Nous voilà devant un chant incantatoire. Avec sa voix lâche et pleine de groove son « fingerpicking » attentif et l’entrelacement délicat de ses mélodies très folk-country américain (mais jamais plaquées), Anna St. Louis pourrait être une sorcière nomade qui s’arrêterait, avec sa monture, pour faire irradier la chaleur sèche d’un feu de camp du Midwest.

If Only There Was a River, premier album de la musicienne du Kansas désormais installée à Los Angeles, fait à la fois ancien et moderne dans sa manière de manier le folk. Anna St. Louis chante en boucles et en itérations un croisement de solitude, d’apprivoisement, de désir et de liberté, qu’on pourrait comparer à un amant — irrésistible, mais prompt à se dérober.
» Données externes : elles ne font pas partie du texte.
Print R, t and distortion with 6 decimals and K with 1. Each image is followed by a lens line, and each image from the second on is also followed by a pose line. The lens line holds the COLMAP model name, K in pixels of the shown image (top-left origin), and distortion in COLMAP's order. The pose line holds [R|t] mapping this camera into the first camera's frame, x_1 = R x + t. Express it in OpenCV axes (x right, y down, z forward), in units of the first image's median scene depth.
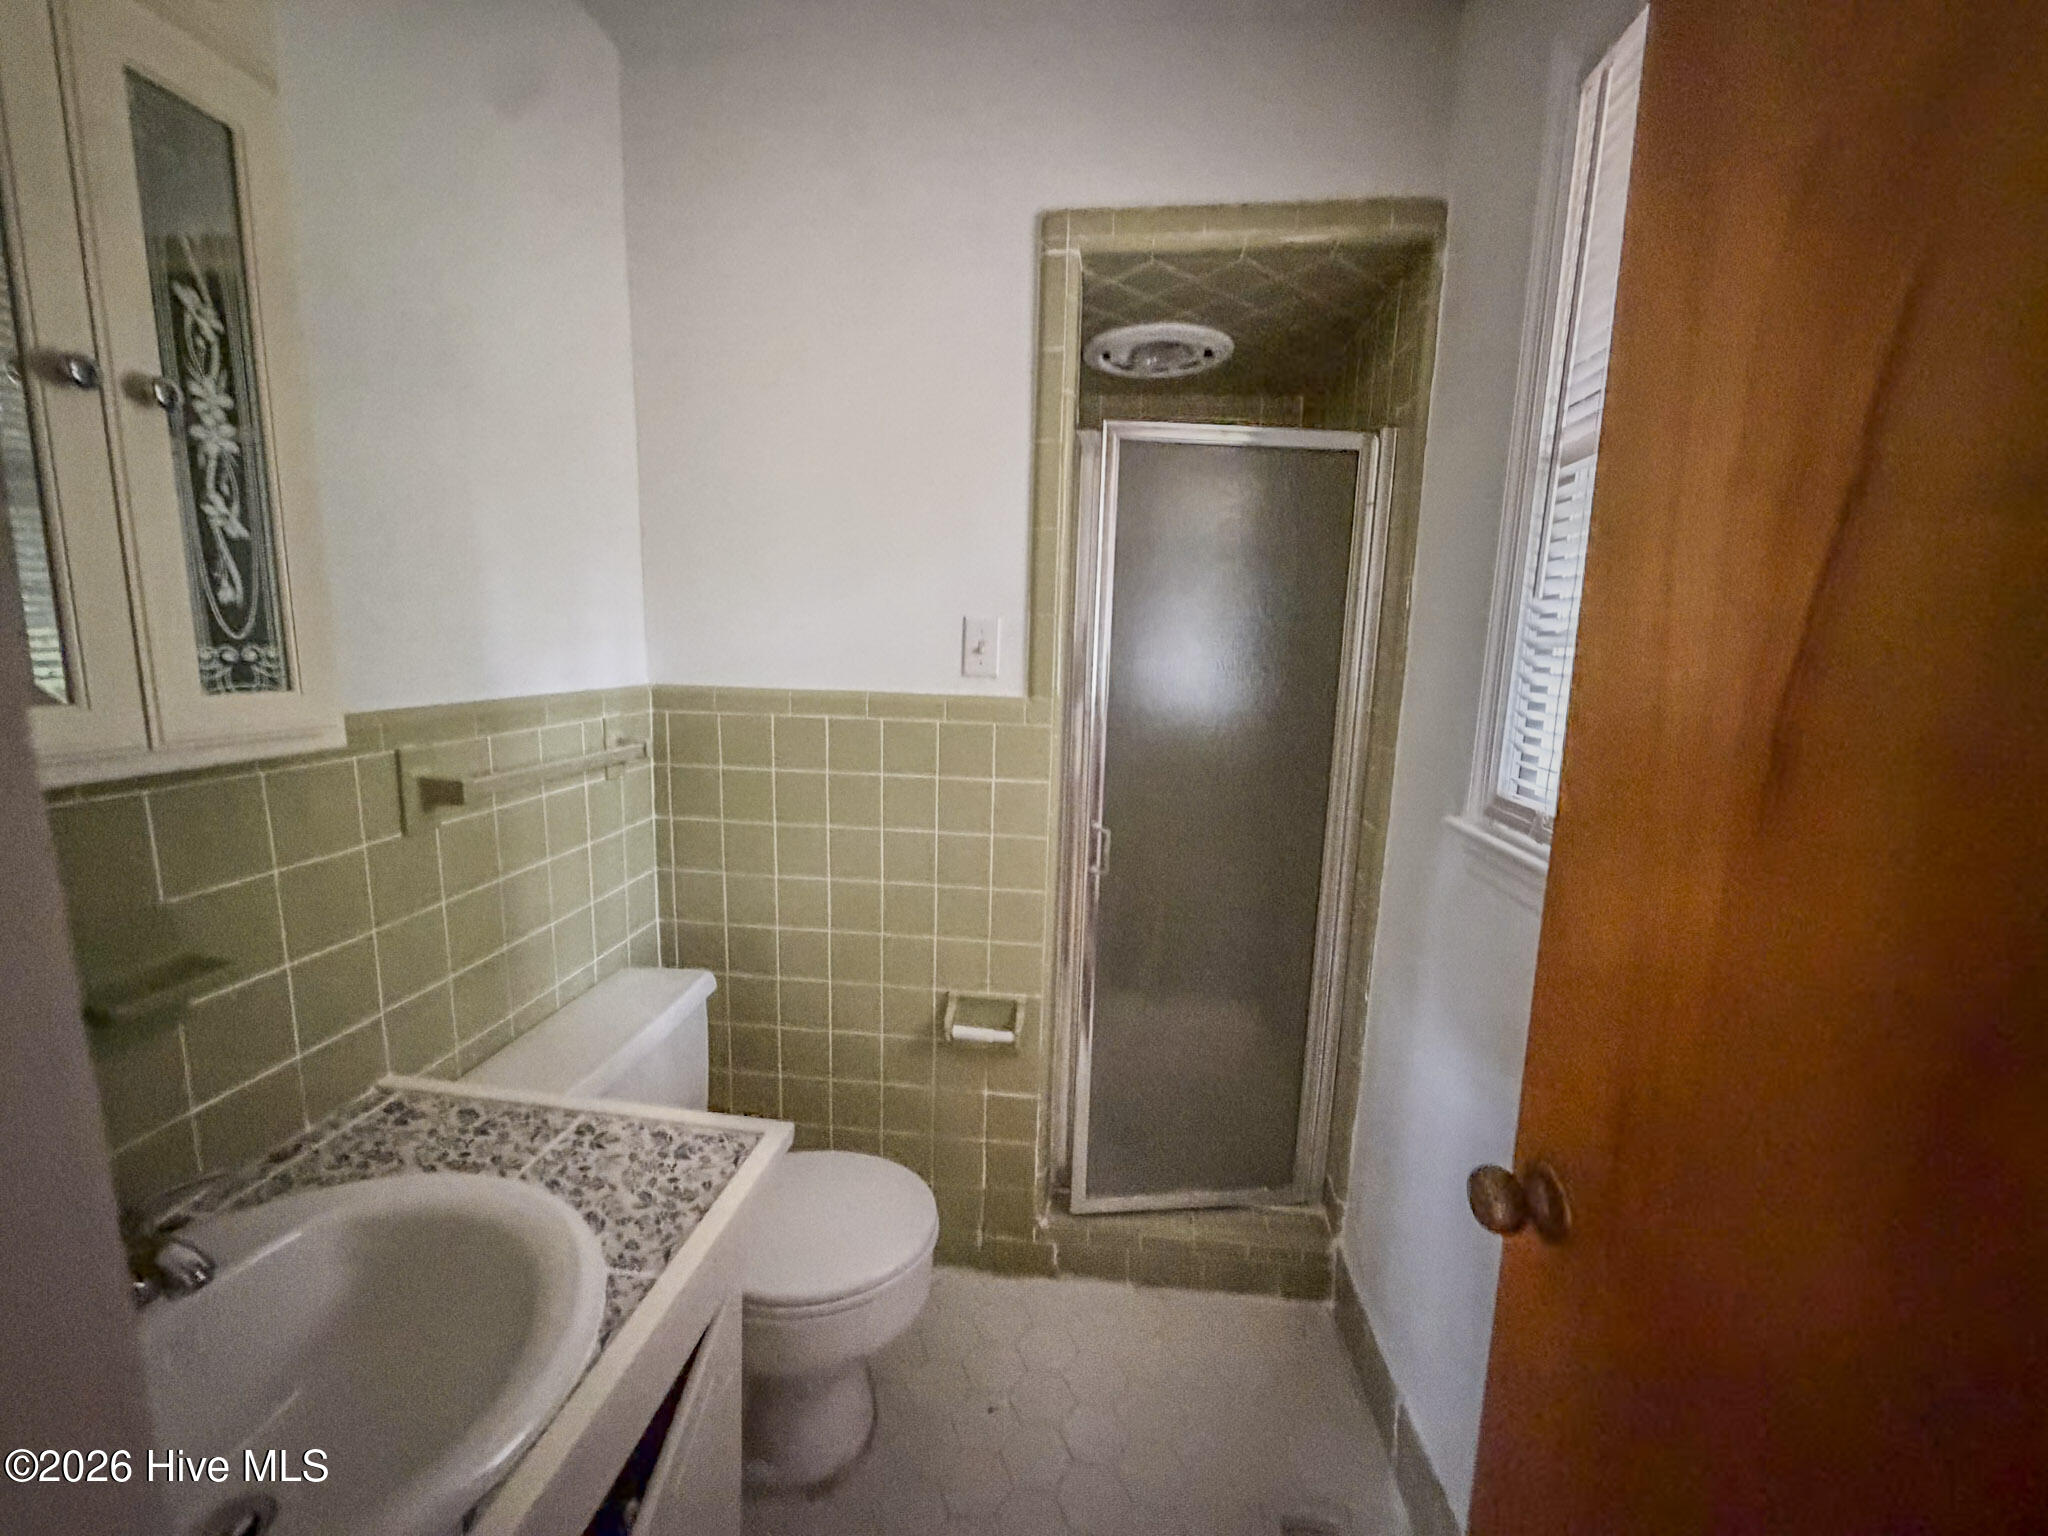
lens RADIAL K [[820.4, 0, 1018.1], [0, 820.4, 763.5], [0, 0, 1]] dist [0.000439, 0.000086]
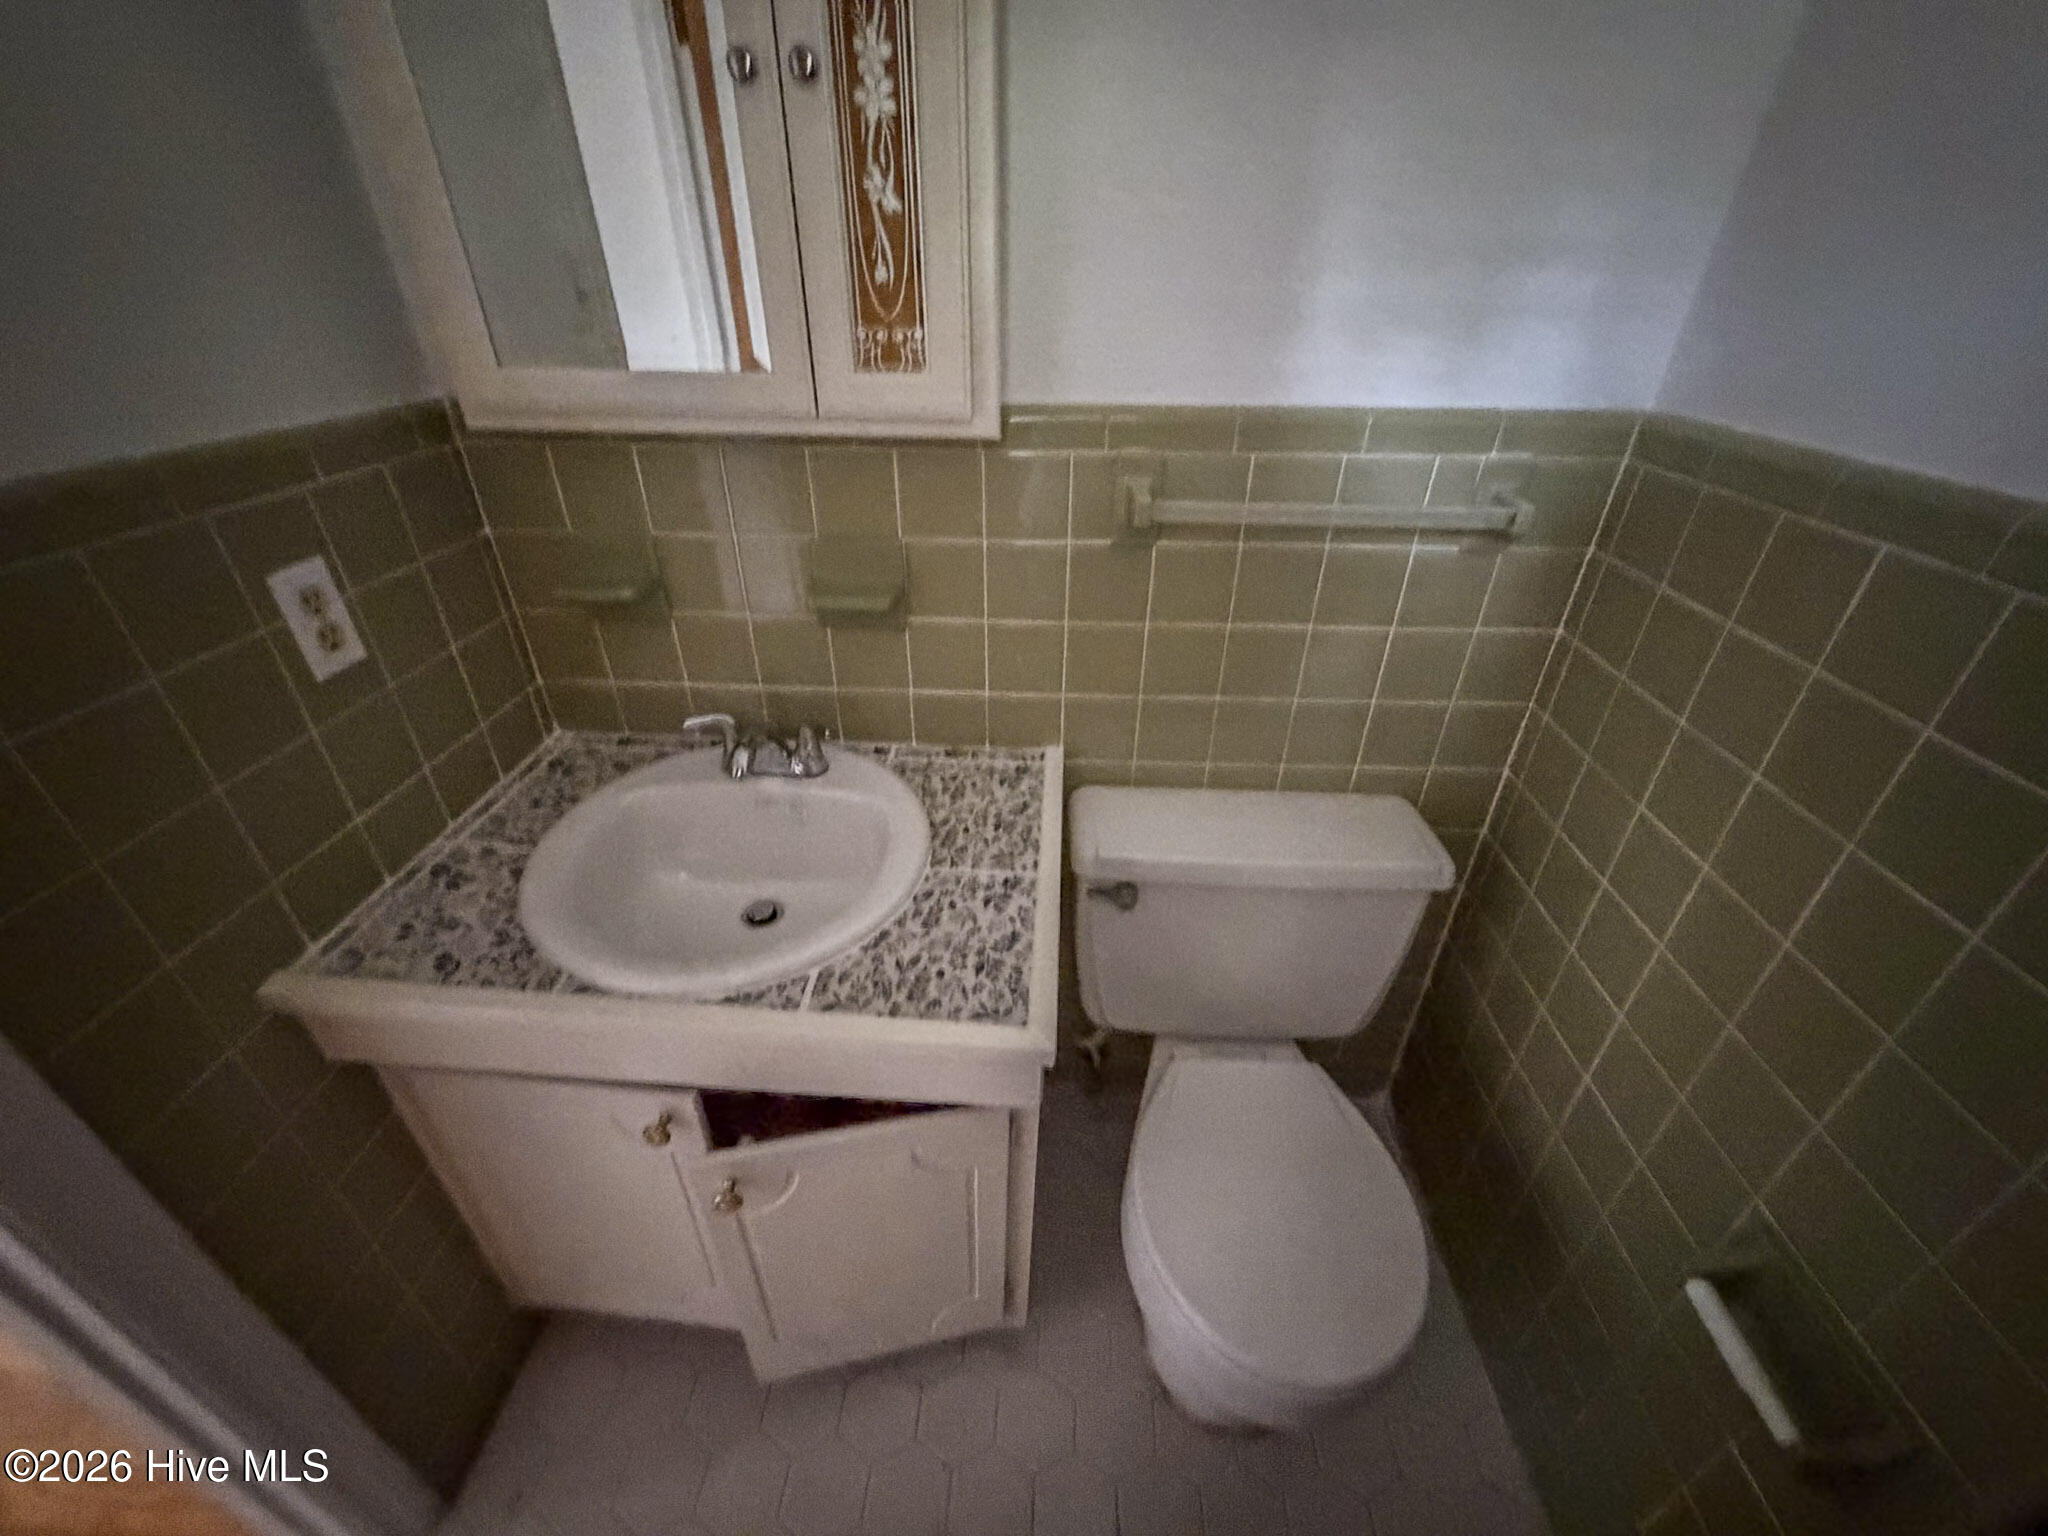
lens RADIAL K [[823.6, 0, 1017.6], [0, 823.6, 776.8], [0, 0, 1]] dist [-0.002269, -0.000144]
pose [[0.058969, 0.506028, -0.860499, 0.342342], [-0.157196, 0.855951, 0.492582, -0.201486], [0.985805, 0.106220, 0.130020, 1.109807]]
Âme souple et agile ;alors qu’on s’imaginait une simplicité sobre, ses mélodies prennent soudain flamme et corpulence : des tambours (« The Bells »), des violons (« Water) », de la guitare électrique (« Wind »), même du wurlitzer (« If Only There Was a River ») forment une matière soyeuse et confiante, juste assez audacieuse. Un ravissant début.